### WHAT NEEDS TO BE DONE
Reproduce the listing below, substituting "Interview" for every occurrence of "Intervista" and leaving everything else unchanged.

### DATA IN THIS EXERCISE
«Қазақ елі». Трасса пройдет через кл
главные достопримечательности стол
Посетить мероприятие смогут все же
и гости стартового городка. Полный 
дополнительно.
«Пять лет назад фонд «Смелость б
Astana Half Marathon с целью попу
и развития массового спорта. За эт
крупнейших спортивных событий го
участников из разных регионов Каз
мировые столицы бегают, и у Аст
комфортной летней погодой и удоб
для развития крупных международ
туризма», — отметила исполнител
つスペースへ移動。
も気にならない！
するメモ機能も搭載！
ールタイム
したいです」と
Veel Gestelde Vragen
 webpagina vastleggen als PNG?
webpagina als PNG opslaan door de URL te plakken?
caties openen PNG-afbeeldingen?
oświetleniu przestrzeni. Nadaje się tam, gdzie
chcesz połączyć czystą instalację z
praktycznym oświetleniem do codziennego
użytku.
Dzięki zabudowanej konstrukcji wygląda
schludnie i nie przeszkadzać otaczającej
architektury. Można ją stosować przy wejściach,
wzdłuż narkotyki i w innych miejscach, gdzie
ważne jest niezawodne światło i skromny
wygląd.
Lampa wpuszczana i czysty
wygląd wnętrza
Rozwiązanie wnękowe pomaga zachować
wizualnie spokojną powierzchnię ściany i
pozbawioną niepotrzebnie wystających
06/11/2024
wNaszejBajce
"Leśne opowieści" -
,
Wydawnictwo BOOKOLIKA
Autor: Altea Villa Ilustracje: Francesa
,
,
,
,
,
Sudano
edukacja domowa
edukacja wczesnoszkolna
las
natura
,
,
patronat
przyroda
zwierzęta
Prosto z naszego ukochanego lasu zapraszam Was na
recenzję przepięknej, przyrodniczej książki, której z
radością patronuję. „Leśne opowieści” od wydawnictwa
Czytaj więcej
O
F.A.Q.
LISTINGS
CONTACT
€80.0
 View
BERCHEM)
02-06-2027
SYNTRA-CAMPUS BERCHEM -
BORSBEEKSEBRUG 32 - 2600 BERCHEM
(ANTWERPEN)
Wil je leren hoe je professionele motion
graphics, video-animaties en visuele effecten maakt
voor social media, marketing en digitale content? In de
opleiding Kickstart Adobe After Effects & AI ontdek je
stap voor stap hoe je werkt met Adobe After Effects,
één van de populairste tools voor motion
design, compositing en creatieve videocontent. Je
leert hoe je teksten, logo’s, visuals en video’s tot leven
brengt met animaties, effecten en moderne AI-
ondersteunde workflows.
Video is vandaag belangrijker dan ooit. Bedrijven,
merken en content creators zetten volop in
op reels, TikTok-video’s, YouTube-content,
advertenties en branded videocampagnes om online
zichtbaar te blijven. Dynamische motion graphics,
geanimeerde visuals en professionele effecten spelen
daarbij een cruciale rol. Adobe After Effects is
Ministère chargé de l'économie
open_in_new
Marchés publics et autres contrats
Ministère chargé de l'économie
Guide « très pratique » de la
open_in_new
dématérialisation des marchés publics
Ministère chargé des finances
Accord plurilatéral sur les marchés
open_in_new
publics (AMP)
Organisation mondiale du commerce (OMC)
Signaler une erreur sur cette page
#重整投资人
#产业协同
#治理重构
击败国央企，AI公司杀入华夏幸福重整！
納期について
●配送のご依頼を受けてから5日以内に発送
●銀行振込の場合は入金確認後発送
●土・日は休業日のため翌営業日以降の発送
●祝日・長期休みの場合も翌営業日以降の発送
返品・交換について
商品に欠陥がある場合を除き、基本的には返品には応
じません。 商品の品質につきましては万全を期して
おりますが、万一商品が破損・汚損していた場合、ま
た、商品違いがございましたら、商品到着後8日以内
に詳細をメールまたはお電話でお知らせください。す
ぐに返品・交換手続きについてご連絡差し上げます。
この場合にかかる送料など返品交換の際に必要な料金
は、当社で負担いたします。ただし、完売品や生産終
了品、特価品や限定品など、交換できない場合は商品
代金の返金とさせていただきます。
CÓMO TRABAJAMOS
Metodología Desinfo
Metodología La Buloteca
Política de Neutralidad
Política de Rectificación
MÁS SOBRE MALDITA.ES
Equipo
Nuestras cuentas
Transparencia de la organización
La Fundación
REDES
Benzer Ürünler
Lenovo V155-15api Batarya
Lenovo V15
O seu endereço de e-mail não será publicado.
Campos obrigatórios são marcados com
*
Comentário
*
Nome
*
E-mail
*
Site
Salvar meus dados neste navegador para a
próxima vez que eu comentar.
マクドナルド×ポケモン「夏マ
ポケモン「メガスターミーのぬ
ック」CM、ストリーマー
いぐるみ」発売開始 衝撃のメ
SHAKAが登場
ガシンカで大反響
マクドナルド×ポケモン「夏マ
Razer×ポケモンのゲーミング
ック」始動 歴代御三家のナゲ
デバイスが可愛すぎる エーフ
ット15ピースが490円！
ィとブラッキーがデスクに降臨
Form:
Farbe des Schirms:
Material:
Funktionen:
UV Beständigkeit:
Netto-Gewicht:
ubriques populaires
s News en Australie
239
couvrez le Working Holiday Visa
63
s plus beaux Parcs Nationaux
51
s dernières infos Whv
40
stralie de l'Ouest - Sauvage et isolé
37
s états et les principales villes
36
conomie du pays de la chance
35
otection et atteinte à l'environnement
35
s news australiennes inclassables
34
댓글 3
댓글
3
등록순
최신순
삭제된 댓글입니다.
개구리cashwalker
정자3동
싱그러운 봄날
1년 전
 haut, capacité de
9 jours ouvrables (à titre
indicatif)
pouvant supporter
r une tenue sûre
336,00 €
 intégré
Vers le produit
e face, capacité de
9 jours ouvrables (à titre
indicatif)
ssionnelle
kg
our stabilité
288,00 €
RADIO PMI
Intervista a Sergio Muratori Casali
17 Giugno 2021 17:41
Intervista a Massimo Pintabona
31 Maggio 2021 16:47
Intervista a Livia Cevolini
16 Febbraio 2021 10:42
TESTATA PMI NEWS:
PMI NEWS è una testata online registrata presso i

### OUTPUT FOR THIS EXERCISE
«Қазақ елі». Трасса пройдет через кл
главные достопримечательности стол
Посетить мероприятие смогут все же
и гости стартового городка. Полный 
дополнительно.
«Пять лет назад фонд «Смелость б
Astana Half Marathon с целью попу
и развития массового спорта. За эт
крупнейших спортивных событий го
участников из разных регионов Каз
мировые столицы бегают, и у Аст
комфортной летней погодой и удоб
для развития крупных международ
туризма», — отметила исполнител
つスペースへ移動。
も気にならない！
するメモ機能も搭載！
ールタイム
したいです」と
Veel Gestelde Vragen
 webpagina vastleggen als PNG?
webpagina als PNG opslaan door de URL te plakken?
caties openen PNG-afbeeldingen?
oświetleniu przestrzeni. Nadaje się tam, gdzie
chcesz połączyć czystą instalację z
praktycznym oświetleniem do codziennego
użytku.
Dzięki zabudowanej konstrukcji wygląda
schludnie i nie przeszkadzać otaczającej
architektury. Można ją stosować przy wejściach,
wzdłuż narkotyki i w innych miejscach, gdzie
ważne jest niezawodne światło i skromny
wygląd.
Lampa wpuszczana i czysty
wygląd wnętrza
Rozwiązanie wnękowe pomaga zachować
wizualnie spokojną powierzchnię ściany i
pozbawioną niepotrzebnie wystających
06/11/2024
wNaszejBajce
"Leśne opowieści" -
,
Wydawnictwo BOOKOLIKA
Autor: Altea Villa Ilustracje: Francesa
,
,
,
,
,
Sudano
edukacja domowa
edukacja wczesnoszkolna
las
natura
,
,
patronat
przyroda
zwierzęta
Prosto z naszego ukochanego lasu zapraszam Was na
recenzję przepięknej, przyrodniczej książki, której z
radością patronuję. „Leśne opowieści” od wydawnictwa
Czytaj więcej
O
F.A.Q.
LISTINGS
CONTACT
€80.0
 View
BERCHEM)
02-06-2027
SYNTRA-CAMPUS BERCHEM -
BORSBEEKSEBRUG 32 - 2600 BERCHEM
(ANTWERPEN)
Wil je leren hoe je professionele motion
graphics, video-animaties en visuele effecten maakt
voor social media, marketing en digitale content? In de
opleiding Kickstart Adobe After Effects & AI ontdek je
stap voor stap hoe je werkt met Adobe After Effects,
één van de populairste tools voor motion
design, compositing en creatieve videocontent. Je
leert hoe je teksten, logo’s, visuals en video’s tot leven
brengt met animaties, effecten en moderne AI-
ondersteunde workflows.
Video is vandaag belangrijker dan ooit. Bedrijven,
merken en content creators zetten volop in
op reels, TikTok-video’s, YouTube-content,
advertenties en branded videocampagnes om online
zichtbaar te blijven. Dynamische motion graphics,
geanimeerde visuals en professionele effecten spelen
daarbij een cruciale rol. Adobe After Effects is
Ministère chargé de l'économie
open_in_new
Marchés publics et autres contrats
Ministère chargé de l'économie
Guide « très pratique » de la
open_in_new
dématérialisation des marchés publics
Ministère chargé des finances
Accord plurilatéral sur les marchés
open_in_new
publics (AMP)
Organisation mondiale du commerce (OMC)
Signaler une erreur sur cette page
#重整投资人
#产业协同
#治理重构
击败国央企，AI公司杀入华夏幸福重整！
納期について
●配送のご依頼を受けてから5日以内に発送
●銀行振込の場合は入金確認後発送
●土・日は休業日のため翌営業日以降の発送
●祝日・長期休みの場合も翌営業日以降の発送
返品・交換について
商品に欠陥がある場合を除き、基本的には返品には応
じません。 商品の品質につきましては万全を期して
おりますが、万一商品が破損・汚損していた場合、ま
た、商品違いがございましたら、商品到着後8日以内
に詳細をメールまたはお電話でお知らせください。す
ぐに返品・交換手続きについてご連絡差し上げます。
この場合にかかる送料など返品交換の際に必要な料金
は、当社で負担いたします。ただし、完売品や生産終
了品、特価品や限定品など、交換できない場合は商品
代金の返金とさせていただきます。
CÓMO TRABAJAMOS
Metodología Desinfo
Metodología La Buloteca
Política de Neutralidad
Política de Rectificación
MÁS SOBRE MALDITA.ES
Equipo
Nuestras cuentas
Transparencia de la organización
La Fundación
REDES
Benzer Ürünler
Lenovo V155-15api Batarya
Lenovo V15
O seu endereço de e-mail não será publicado.
Campos obrigatórios são marcados com
*
Comentário
*
Nome
*
E-mail
*
Site
Salvar meus dados neste navegador para a
próxima vez que eu comentar.
マクドナルド×ポケモン「夏マ
ポケモン「メガスターミーのぬ
ック」CM、ストリーマー
いぐるみ」発売開始 衝撃のメ
SHAKAが登場
ガシンカで大反響
マクドナルド×ポケモン「夏マ
Razer×ポケモンのゲーミング
ック」始動 歴代御三家のナゲ
デバイスが可愛すぎる エーフ
ット15ピースが490円！
ィとブラッキーがデスクに降臨
Form:
Farbe des Schirms:
Material:
Funktionen:
UV Beständigkeit:
Netto-Gewicht:
ubriques populaires
s News en Australie
239
couvrez le Working Holiday Visa
63
s plus beaux Parcs Nationaux
51
s dernières infos Whv
40
stralie de l'Ouest - Sauvage et isolé
37
s états et les principales villes
36
conomie du pays de la chance
35
otection et atteinte à l'environnement
35
s news australiennes inclassables
34
댓글 3
댓글
3
등록순
최신순
삭제된 댓글입니다.
개구리cashwalker
정자3동
싱그러운 봄날
1년 전
 haut, capacité de
9 jours ouvrables (à titre
indicatif)
pouvant supporter
r une tenue sûre
336,00 €
 intégré
Vers le produit
e face, capacité de
9 jours ouvrables (à titre
indicatif)
ssionnelle
kg
our stabilité
288,00 €
RADIO PMI
Interview a Sergio Muratori Casali
17 Giugno 2021 17:41
Interview a Massimo Pintabona
31 Maggio 2021 16:47
Interview a Livia Cevolini
16 Febbraio 2021 10:42
TESTATA PMI NEWS:
PMI NEWS è una testata online registrata presso i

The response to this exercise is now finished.